# KeplerMapper & NLP examples

## Newsgroups20

In [1]:
# from kmapper import jupyter
import kmapper as km
import numpy as np

from sklearn.datasets import fetch_20newsgroups
from sklearn.cluster import AgglomerativeClustering
from sklearn.feature_extraction.text import TfidfVectorizer
from sklearn.decomposition import TruncatedSVD
from sklearn.manifold import Isomap
from sklearn.preprocessing import MinMaxScaler

### Data
We will use the Newsgroups20 dataset. This is a canonical NLP dataset containing 11314 labeled postings on 20 different newsgroups.

In [2]:
newsgroups = fetch_20newsgroups(subset='train')
X, y, target_names = np.array(newsgroups.data), np.array(newsgroups.target), np.array(newsgroups.target_names)
print("SAMPLE",X[0])
print("SHAPE",X.shape)
print("TARGET",target_names[y[0]])

('SAMPLE', u"From: lerxst@wam.umd.edu (where's my thing)\nSubject: WHAT car is this!?\nNntp-Posting-Host: rac3.wam.umd.edu\nOrganization: University of Maryland, College Park\nLines: 15\n\n I was wondering if anyone out there could enlighten me on this car I saw\nthe other day. It was a 2-door sports car, looked to be from the late 60s/\nearly 70s. It was called a Bricklin. The doors were really small. In addition,\nthe front bumper was separate from the rest of the body. This is \nall I know. If anyone can tellme a model name, engine specs, years\nof production, where this car is made, history, or whatever info you\nhave on this funky looking car, please e-mail.\n\nThanks,\n- IL\n   ---- brought to you by your neighborhood Lerxst ----\n\n\n\n\n")
('SHAPE', (11314,))
('TARGET', 'rec.autos')


### Projection
To project the unstructured text dataset down to 2 fixed dimensions, we will set up a function pipeline. Every consecutive function will take as input the output from the previous function.

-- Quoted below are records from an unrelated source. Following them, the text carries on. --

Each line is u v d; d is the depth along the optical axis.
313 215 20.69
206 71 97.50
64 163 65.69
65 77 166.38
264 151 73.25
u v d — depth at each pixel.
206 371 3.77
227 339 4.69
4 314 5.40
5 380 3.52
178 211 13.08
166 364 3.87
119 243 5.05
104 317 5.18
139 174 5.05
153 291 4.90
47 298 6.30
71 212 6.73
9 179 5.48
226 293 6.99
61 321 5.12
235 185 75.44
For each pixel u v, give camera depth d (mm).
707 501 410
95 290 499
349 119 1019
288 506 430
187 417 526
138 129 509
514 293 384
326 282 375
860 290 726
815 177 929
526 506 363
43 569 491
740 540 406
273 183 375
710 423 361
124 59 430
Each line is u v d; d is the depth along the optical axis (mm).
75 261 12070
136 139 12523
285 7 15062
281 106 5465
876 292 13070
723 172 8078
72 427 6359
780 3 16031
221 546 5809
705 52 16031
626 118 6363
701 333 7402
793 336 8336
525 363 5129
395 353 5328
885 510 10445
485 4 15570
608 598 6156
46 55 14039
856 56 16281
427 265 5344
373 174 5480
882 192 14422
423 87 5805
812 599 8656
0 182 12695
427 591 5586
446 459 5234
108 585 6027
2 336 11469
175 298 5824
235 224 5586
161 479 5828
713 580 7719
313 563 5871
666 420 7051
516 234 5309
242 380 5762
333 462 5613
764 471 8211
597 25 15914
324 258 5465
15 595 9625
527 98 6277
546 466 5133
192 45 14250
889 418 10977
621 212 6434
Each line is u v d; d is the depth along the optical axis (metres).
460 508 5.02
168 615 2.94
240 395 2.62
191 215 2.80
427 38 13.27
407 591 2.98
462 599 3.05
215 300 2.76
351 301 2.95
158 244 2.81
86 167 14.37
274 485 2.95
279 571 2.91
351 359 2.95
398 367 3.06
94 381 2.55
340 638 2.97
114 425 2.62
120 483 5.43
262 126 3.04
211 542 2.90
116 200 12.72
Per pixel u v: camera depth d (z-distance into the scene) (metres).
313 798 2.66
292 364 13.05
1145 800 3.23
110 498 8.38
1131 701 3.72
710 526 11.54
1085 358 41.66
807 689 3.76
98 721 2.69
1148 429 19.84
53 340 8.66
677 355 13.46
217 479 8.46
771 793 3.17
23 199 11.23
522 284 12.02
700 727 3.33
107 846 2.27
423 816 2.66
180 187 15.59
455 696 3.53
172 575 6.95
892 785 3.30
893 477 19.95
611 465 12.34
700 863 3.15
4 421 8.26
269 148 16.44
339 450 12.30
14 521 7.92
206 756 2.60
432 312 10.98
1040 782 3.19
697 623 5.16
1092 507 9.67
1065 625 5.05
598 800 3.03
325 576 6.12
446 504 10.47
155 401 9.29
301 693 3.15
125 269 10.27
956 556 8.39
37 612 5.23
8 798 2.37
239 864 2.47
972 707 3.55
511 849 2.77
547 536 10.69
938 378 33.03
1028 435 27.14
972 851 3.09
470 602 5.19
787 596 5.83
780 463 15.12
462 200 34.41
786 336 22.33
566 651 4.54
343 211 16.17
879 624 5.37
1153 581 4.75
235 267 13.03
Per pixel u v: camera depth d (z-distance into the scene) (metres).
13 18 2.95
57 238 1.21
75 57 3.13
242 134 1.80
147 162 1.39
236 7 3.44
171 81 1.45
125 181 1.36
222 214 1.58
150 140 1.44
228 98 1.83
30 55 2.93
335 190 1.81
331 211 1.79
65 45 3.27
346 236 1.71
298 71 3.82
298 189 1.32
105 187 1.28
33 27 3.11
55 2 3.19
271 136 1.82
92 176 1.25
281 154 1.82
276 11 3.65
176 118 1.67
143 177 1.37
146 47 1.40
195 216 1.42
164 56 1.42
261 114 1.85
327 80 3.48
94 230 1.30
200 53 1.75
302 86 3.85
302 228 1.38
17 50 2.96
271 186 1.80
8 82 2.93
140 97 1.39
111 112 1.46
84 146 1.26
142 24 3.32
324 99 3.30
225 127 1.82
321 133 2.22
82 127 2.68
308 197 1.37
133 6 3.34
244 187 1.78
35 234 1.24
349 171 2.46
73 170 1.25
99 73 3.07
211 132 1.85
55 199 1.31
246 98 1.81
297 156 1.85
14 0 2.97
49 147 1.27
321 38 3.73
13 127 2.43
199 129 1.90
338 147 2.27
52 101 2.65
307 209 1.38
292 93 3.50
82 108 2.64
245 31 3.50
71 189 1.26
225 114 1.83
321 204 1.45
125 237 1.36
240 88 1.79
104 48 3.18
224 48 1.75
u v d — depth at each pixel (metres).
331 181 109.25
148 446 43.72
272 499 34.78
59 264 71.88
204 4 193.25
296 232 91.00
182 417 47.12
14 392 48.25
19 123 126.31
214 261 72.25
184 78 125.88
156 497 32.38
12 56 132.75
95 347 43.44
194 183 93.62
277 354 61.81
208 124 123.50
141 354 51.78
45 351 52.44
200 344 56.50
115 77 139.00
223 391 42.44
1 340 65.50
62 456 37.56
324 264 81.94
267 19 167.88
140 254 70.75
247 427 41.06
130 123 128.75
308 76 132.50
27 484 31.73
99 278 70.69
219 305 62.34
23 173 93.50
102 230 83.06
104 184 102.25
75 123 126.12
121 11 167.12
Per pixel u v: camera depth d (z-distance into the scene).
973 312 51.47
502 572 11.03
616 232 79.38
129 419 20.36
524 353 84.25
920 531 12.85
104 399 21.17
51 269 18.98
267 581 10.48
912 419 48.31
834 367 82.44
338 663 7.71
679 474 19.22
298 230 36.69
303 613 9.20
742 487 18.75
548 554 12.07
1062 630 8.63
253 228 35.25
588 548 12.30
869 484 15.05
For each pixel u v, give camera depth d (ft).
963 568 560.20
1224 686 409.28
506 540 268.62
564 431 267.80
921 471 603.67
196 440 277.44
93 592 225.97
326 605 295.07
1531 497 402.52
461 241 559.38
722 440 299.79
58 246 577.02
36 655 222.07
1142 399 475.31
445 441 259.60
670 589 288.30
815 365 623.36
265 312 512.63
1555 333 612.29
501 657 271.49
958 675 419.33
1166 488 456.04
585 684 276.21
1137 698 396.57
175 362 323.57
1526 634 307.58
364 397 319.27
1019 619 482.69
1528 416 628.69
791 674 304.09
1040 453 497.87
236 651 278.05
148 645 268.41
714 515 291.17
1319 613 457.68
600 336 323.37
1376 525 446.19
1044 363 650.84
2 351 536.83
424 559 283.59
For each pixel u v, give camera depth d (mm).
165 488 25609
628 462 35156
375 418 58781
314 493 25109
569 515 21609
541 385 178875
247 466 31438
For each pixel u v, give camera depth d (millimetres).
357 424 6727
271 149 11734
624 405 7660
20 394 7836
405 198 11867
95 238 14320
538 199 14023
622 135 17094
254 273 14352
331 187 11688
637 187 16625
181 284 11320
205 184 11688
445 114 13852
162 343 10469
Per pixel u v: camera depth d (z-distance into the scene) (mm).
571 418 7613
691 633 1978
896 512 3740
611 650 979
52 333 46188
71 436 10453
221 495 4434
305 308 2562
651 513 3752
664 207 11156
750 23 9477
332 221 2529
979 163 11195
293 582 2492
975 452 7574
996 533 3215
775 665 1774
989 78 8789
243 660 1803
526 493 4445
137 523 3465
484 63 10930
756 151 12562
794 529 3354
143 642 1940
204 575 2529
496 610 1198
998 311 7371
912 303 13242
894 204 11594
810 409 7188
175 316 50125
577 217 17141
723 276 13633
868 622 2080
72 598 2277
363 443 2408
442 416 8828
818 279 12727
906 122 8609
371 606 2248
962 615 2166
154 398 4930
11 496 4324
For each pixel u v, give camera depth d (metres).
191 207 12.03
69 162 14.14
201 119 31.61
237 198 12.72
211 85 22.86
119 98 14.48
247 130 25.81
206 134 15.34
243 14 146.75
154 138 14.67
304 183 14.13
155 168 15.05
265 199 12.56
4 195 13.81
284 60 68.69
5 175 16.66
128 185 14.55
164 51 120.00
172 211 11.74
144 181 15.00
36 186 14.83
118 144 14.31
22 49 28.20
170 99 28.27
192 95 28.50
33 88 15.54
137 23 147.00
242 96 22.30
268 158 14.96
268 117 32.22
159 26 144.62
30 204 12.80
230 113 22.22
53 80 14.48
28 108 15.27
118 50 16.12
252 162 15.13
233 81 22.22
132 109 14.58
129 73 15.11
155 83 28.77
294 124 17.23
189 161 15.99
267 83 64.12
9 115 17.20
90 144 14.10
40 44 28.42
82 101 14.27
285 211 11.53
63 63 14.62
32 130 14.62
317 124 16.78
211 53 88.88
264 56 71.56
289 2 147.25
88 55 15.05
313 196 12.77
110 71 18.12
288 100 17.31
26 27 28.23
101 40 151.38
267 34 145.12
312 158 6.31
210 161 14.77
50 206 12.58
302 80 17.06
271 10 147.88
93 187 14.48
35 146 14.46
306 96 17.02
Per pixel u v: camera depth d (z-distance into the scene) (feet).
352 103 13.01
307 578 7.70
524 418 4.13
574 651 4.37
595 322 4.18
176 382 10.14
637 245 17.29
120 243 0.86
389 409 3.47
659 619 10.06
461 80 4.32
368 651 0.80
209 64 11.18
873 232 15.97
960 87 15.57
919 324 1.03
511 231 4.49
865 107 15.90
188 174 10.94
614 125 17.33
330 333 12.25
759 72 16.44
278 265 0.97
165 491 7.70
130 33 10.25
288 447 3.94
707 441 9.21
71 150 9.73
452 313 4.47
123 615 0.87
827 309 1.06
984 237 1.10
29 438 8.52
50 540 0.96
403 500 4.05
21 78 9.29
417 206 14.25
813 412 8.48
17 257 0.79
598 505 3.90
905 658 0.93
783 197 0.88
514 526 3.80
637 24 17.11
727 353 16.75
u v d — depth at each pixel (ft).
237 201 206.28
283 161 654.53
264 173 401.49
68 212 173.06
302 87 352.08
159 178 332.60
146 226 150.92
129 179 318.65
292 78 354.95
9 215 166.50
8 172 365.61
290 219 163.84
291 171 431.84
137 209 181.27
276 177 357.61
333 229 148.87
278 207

We will try out "Latent Semantic Char-Gram Analysis followed by Isometric Mapping".

- TFIDF vectorize (1-6)-chargrams and discard the top 17% and bottom 5% chargrams. Dimensionality = 13967.
- Run TruncatedSVD with 100 components on this representation. TFIDF followed by Singular Value Decomposition is called Latent Semantic Analysis. Dimensionality = 100.
- Run Isomap embedding on the output from previous step to project down to 2 dimensions. Dimensionality = 2.
- MinMaxScale the output from previous step. Dimensionality = 2.

In [3]:
mapper = km.KeplerMapper(verbose=2)

projected_X = mapper.fit_transform(X,
    projection=[TfidfVectorizer(analyzer="char",
                                ngram_range=(1,6),
                                max_df=0.83,
                                min_df=0.05),
                TruncatedSVD(n_components=100,
                             random_state=1729),
                Isomap(n_components=2,
                       n_jobs=-1)],
    scaler=[None, None, MinMaxScaler()])

print("SHAPE",projected_X.shape)

..Composing projection pipeline length 3:
Projections: TfidfVectorizer(analyzer='char', binary=False, decode_error=u'strict',
        dtype=<type 'numpy.int64'>, encoding=u'utf-8', input=u'content',
        lowercase=True, max_df=0.83, max_features=None, min_df=0.05,
        ngram_range=(1, 6), norm=u'l2', preprocessor=None, smooth_idf=True,
        stop_words=None, strip_accents=None, sublinear_tf=False,
        token_pattern=u'(?u)\\b\\w\\w+\\b', tokenizer=None, use_idf=True,
        vocabulary=None)
TruncatedSVD(algorithm='randomized', n_components=100, n_iter=5,
       random_state=1729, tol=0.0)
Isomap(eigen_solver='auto', max_iter=None, n_components=2, n_jobs=-1,
    n_neighbors=5, neighbors_algorithm='auto', path_method='auto', tol=0)


Distance matrices: False
False
False


Scalers: None
None
MinMaxScaler(copy=True, feature_range=(0, 1))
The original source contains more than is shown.